Wizard's Daughter (Sherbrooke Brides 10)
Page 84
A creaky old voice sang out,
A crooked root is what I see.
Not the rose you pretend to be.
A black-hearted witch with an ugly nose
Set big and lumpy on a rotten rose.
"I am not a crooked root or a rotten rose, you cursed dead moron! I am a rose! Lumpy? I have a beautiful nose! What do you know, you're only a bloody ghost with a big mouth. You're not even here, just your voice, and let me tell you, your thymes aren't at all clever. Ugly nose indeed! Show yourself, I'll show you a lumpy nose!"
Captain Jared, smart ghost that he was, kept quiet.
"You never liked me, never accepted me. It wasn't my fault that mewling bitch died. She was a weakling, a drain on your son, an encumbrance. I didn't kill her, your son didn't kill her. She simply died from all the meanness inside of her.
"Your son loved me, he married me, and I gave him an heir—I gave him three heirs—yet my heirs still wait in the wings for that miserable Nicholas to drop dead. You always turned your nose up when I came here and for no reason. I hate you, do you hear?"
A soft rhythmic sound came from the corner, like a boot lightly tapping its toe against the floor.
Nicholas took Rosalind's hand and they left the library to a silent ghost and his furious stepmother.
They heard her shout through the closed door, "I am not crooked! It is you who were crooked your entire blighted life, pretending to be a wizard. Tell me what is going on here, you old sinner, tell me now, else I'll never leave! Why did my precious Richard have that wretched vision?"
Silence, then a deep pitiful sigh, and a depressed singsong voice:
She'll leave if I talk
She'll stay if I don't
She'll haunt me forever
Unless I'm more clever.
Prithee, just look at me now
Shrieked at endlessly by a lumpy-nosed cow.
"More clever than I? You're a dolt, to have you as a father-in-law fair to burned me to the core, but I survived. A cow? I'm a cow? You should thank me, for I was the one who sent you that little brat who cursed me with those black eyes of his as he slunk behind furniture so I couldn't see him, but I heard him chanting curses, death curses. I told his father how he spewed hatred at me and at him, that I feared for my newly born son's life, how he bragged that he would kill you, kill all of us. Nicholas was always a spawn of the Devil, I told his father, had thick bad blood in his veins, and he believed me. A man should believe his wife, curse you.
"At least now you're dead, save for something malignant that has managed to stick its snout out of the ether.

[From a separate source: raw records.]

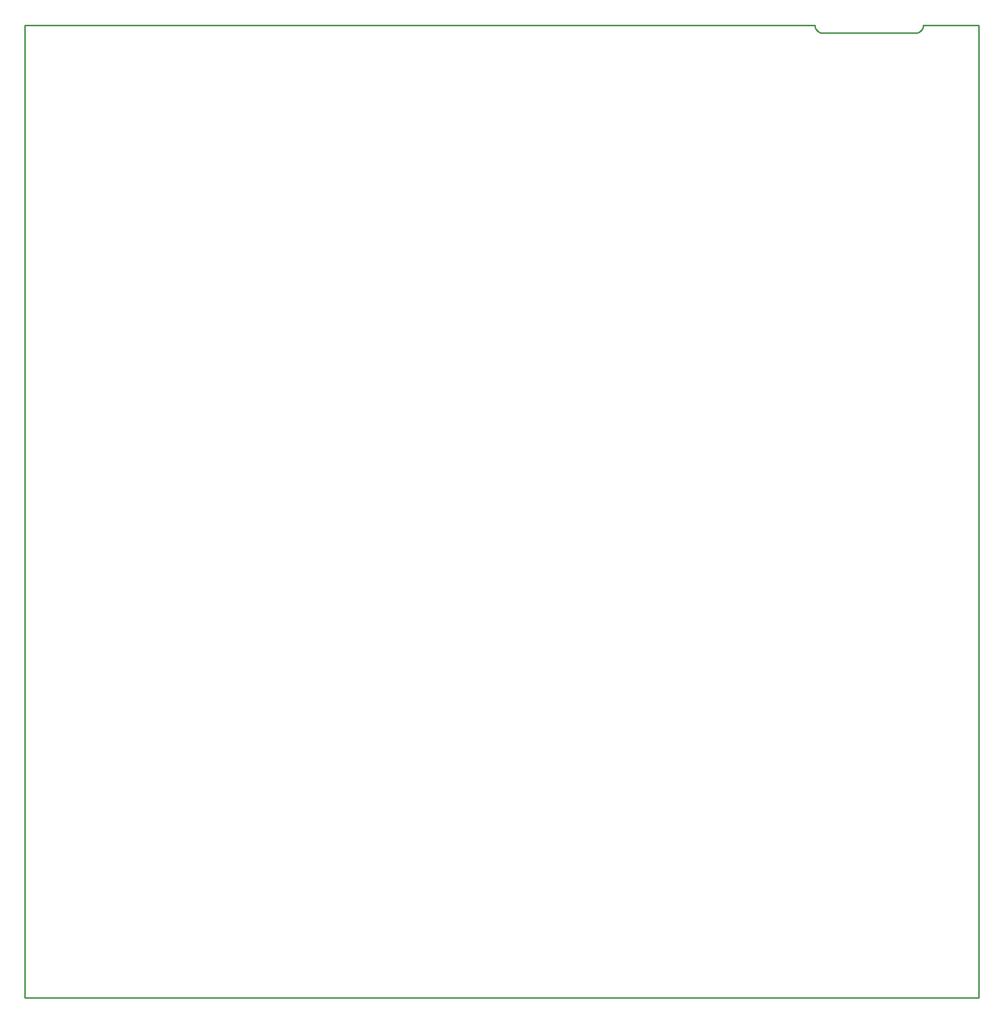
<source format=gm1>
%FSLAX24Y24*%
%MOIN*%
G70*
G01*
G75*
%ADD10C,0.0100*%
%ADD11R,0.1250X0.0600*%
%ADD12R,0.0600X0.1000*%
%ADD13R,0.0380X0.0380*%
%ADD14R,0.0600X0.0600*%
%ADD15R,0.0709X0.1575*%
%ADD16R,0.1614X0.0827*%
%ADD17O,0.0701X0.0157*%
%ADD18R,0.1500X0.1100*%
%ADD19R,0.0600X0.1250*%
%ADD20R,0.0500X0.0600*%
%ADD21R,0.0600X0.0500*%
%ADD22R,0.0315X0.0472*%
%ADD23R,0.1200X0.0900*%
%ADD24R,0.0551X0.0492*%
%ADD25O,0.0138X0.0846*%
%ADD26R,0.0138X0.0846*%
%ADD27R,0.1575X0.1181*%
%ADD28R,0.0709X0.1378*%
%ADD29R,0.0800X0.0800*%
%ADD30O,0.0630X0.0110*%
%ADD31O,0.0110X0.0630*%
%ADD32R,0.0110X0.0630*%
%ADD33R,0.0472X0.1260*%
%ADD34R,0.0472X0.0315*%
%ADD35R,0.0425X0.0380*%
%ADD36C,0.0400*%
%ADD37R,0.1378X0.0709*%
%ADD38R,0.0650X0.0500*%
%ADD39O,0.0787X0.0177*%
%ADD40R,0.0787X0.0177*%
%ADD41R,0.0236X0.0433*%
%ADD42R,0.0492X0.0551*%
%ADD43O,0.0669X0.0110*%
%ADD44R,0.0669X0.0110*%
%ADD45O,0.0110X0.0669*%
%ADD46R,0.0110X0.0669*%
%ADD47R,0.1000X0.0600*%
%ADD48R,0.0850X0.1080*%
%ADD49R,0.0600X0.1350*%
%ADD50R,0.1575X0.2165*%
%ADD51R,0.1500X0.1680*%
%ADD52R,0.0866X0.1142*%
%ADD53O,0.0630X0.0110*%
%ADD54R,0.0630X0.0110*%
%ADD55O,0.0110X0.0709*%
%ADD56O,0.0709X0.0110*%
%ADD57O,0.0709X0.0110*%
%ADD58R,0.0709X0.0110*%
%ADD59O,0.0157X0.0701*%
%ADD60O,0.0110X0.0630*%
%ADD61R,0.0787X0.0512*%
%ADD62R,0.0945X0.0906*%
%ADD63C,0.0200*%
%ADD64C,0.0500*%
%ADD65C,0.0120*%
%ADD66C,0.0150*%
%ADD67C,0.0600*%
%ADD68C,0.0400*%
%ADD69C,0.0250*%
%ADD70C,0.0300*%
%ADD71C,0.0380*%
%ADD72C,0.0700*%
%ADD73C,0.0110*%
%ADD74C,0.0320*%
%ADD75C,0.0080*%
%ADD76C,0.0280*%
%ADD77C,0.0310*%
%ADD78C,0.0140*%
%ADD79C,0.0157*%
%ADD80C,0.0130*%
%ADD81C,0.0090*%
%ADD82C,0.0220*%
%ADD83C,0.0170*%
%ADD84C,0.0180*%
%ADD85C,0.0308*%
%ADD86C,0.0160*%
%ADD87C,0.0390*%
%ADD88R,0.0670X0.0700*%
%ADD89R,0.1350X0.1400*%
%ADD90R,0.0300X0.1229*%
%ADD91C,0.0620*%
%ADD92C,0.0600*%
%ADD93C,0.1000*%
%ADD94C,0.0650*%
%ADD95C,0.0906*%
%ADD96C,0.0787*%
%ADD97C,0.0866*%
%ADD98C,0.1024*%
%ADD99C,0.1024*%
%ADD100P,0.0620X8X0*%
%ADD101C,0.0945*%
%ADD102C,0.0500*%
%ADD103C,0.0118*%
%ADD104C,0.0098*%
%ADD105C,0.0060*%
%ADD106C,0.0079*%
%ADD107C,0.0070*%
%ADD108R,0.0500X0.0300*%
%ADD109R,0.0500X0.1500*%
%ADD110R,0.3100X0.0430*%
%ADD111R,0.0360X0.0130*%
%ADD112R,0.1900X0.1250*%
%ADD113R,0.0520X0.2190*%
%ADD114R,0.0530X0.2180*%
%ADD115R,0.2230X0.0510*%
%ADD116R,0.2180X0.0540*%
%ADD117R,0.3850X0.1200*%
%ADD118R,0.3400X0.1250*%
%ADD119R,0.0560X0.4570*%
%ADD120R,0.0560X0.4580*%
%ADD121R,0.4580X0.0560*%
%ADD122R,0.4570X0.0560*%
%ADD123R,0.0400X0.0350*%
%ADD124R,0.4016X0.1063*%
%ADD125R,0.0520X0.6940*%
%ADD126R,0.6930X0.0530*%
%ADD127R,0.0520X0.6930*%
%ADD128R,0.0600X1.0150*%
%ADD129R,1.0110X0.0610*%
%ADD130R,0.0610X1.0100*%
%ADD131R,0.0520X0.2960*%
%ADD132R,0.2970X0.0520*%
%ADD133R,0.0520X0.2970*%
%ADD134R,0.3010X0.0520*%
%ADD135R,0.1330X0.0680*%
%ADD136R,0.0680X0.1080*%
%ADD137R,0.0460X0.0460*%
%ADD138R,0.0680X0.0680*%
%ADD139R,0.0789X0.1655*%
%ADD140R,0.1694X0.0907*%
%ADD141O,0.0781X0.0237*%
%ADD142R,0.1580X0.1180*%
%ADD143R,0.0680X0.1330*%
%ADD144R,0.0580X0.0680*%
%ADD145R,0.0680X0.0580*%
%ADD146R,0.0395X0.0552*%
%ADD147R,0.1280X0.0980*%
%ADD148R,0.0631X0.0572*%
%ADD149O,0.0218X0.0926*%
%ADD150R,0.0218X0.0926*%
%ADD151R,0.1655X0.1261*%
%ADD152R,0.0789X0.1458*%
%ADD153R,0.0880X0.0880*%
%ADD154O,0.0710X0.0190*%
%ADD155O,0.0190X0.0710*%
%ADD156R,0.0190X0.0710*%
%ADD157R,0.0552X0.1340*%
%ADD158R,0.0552X0.0395*%
%ADD159R,0.0505X0.0460*%
%ADD160C,0.0800*%
%ADD161R,0.1458X0.0789*%
%ADD162R,0.0730X0.0580*%
%ADD163O,0.0867X0.0257*%
%ADD164R,0.0867X0.0257*%
%ADD165R,0.0316X0.0513*%
%ADD166R,0.0572X0.0631*%
%ADD167O,0.0749X0.0190*%
%ADD168R,0.0749X0.0190*%
%ADD169O,0.0190X0.0749*%
%ADD170R,0.0190X0.0749*%
%ADD171R,0.1080X0.0680*%
%ADD172R,0.0930X0.1160*%
%ADD173R,0.0680X0.1430*%
%ADD174R,0.1655X0.2245*%
%ADD175R,0.1580X0.1760*%
%ADD176R,0.0946X0.1222*%
%ADD177O,0.0710X0.0190*%
%ADD178R,0.0710X0.0190*%
%ADD179O,0.0190X0.0789*%
%ADD180O,0.0789X0.0190*%
%ADD181O,0.0789X0.0190*%
%ADD182R,0.0789X0.0190*%
%ADD183O,0.0237X0.0781*%
%ADD184O,0.0190X0.0710*%
%ADD185R,0.0867X0.0592*%
%ADD186R,0.1025X0.0986*%
%ADD187C,0.0700*%
%ADD188C,0.0080*%
%ADD189C,0.0680*%
%ADD190C,0.1080*%
%ADD191C,0.0730*%
%ADD192C,0.0986*%
%ADD193C,0.0867*%
%ADD194C,0.0946*%
%ADD195C,0.1104*%
%ADD196C,0.1104*%
%ADD197P,0.0700X8X0*%
%ADD198C,0.0709*%
%ADD199C,0.1025*%
%ADD200C,0.0300*%
%ADD201C,0.0480*%
%ADD202C,0.0580*%
%ADD203C,0.0075*%
%ADD204C,0.0045*%
%ADD205C,0.0030*%
%ADD206R,0.0150X0.0450*%
%ADD207R,0.0150X0.0090*%
%ADD208R,0.0930X0.0129*%
%ADD209R,0.0108X0.0039*%
%ADD210R,0.1600X4.6150*%
%ADD211R,0.1050X5.8850*%
%ADD212R,0.2008X0.1063*%
%ADD213R,0.1024X0.1063*%
%ADD214C,0.0750*%
%AMTHD215*
7,0,0,0.0950,0.0750,0.0120,45*
%
%ADD215THD215*%
%ADD216C,0.1680*%
%AMTHD217*
7,0,0,0.1240,0.1040,0.0120,45*
%
%ADD217THD217*%
%ADD218C,0.1760*%
%AMTHD219*
7,0,0,0.1112,0.0912,0.0120,45*
%
%ADD219THD219*%
%ADD220C,0.0794*%
%AMTHD221*
7,0,0,0.0994,0.0794,0.0120,45*
%
%ADD221THD221*%
%AMTHD222*
7,0,0,0.1191,0.0991,0.0120,45*
%
%ADD222THD222*%
%AMTHD223*
7,0,0,0.1191,0.0991,0.0120,45*
%
%ADD223THD223*%
%ADD224C,0.1109*%
%ADD225C,0.1030*%
%ADD226C,0.0872*%
%ADD227R,0.2008X0.1063*%
%ADD228C,0.0991*%
%ADD229C,0.0991*%
D10*
X125725Y114275D02*
X125823Y114285D01*
X125916Y114313D01*
X126003Y114359D01*
X126079Y114422D01*
X126141Y114497D01*
X126187Y114584D01*
X126215Y114678D01*
X126225Y114775D01*
X119075D02*
X119085Y114678D01*
X119113Y114584D01*
X119159Y114497D01*
X119221Y114422D01*
X119297Y114359D01*
X119384Y114313D01*
X119477Y114285D01*
X119575Y114275D01*
X125725D01*
X66975Y50625D02*
X129875D01*
X66975D02*
Y114775D01*
X129875Y50625D02*
Y114775D01*
X66975D02*
X119075D01*
X126225D02*
X129875D01*
M02*

</source>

And just what is this prithee business? Another of your affectations, no doubt. No one has spoken that word for hundreds of years. Ah, but you must always be
the poseur, even dead. I believe I'll have you dug up out of your grave and burn your wretched skeleton. That'll see you gone, now won't it?"
Nicholas and Rosalind had to lean close to the library door when Captain Jared sang softly, that ancient voice echoing eerily,
The knife rises high And brings the end near. The knife starts to fall
And you choke on the fear. The prince must win Evil must die
Pay attention, madam, for the end draws nigh.
The prince will win? What prince? The end was nigh? Captain Jared sounded very serious about that. Rosalind supposed nigh meant tonight. They heard Miranda shriek and throw a hassock toward the fireplace.
Nicholas whispered against her temple, "Do you think he's hiding up the chimney?"
Rosalind shuddered. "If she was thinking aright, she would realize it isn't the old earl, that it is someone else. And all those things she told your father... It's evil what she did, Nicholas—claiming a little boy chanted curses, making threats."
Nicholas shrugged. "Whatever she said or did, when I think about the past, I am vastly relieved I was forced to leave England, forced to face what I was at my core, forced to make my own way. Had I remained, raised as a pampered earl's son, would I have become like Richard perhaps? Or like Lancelot?"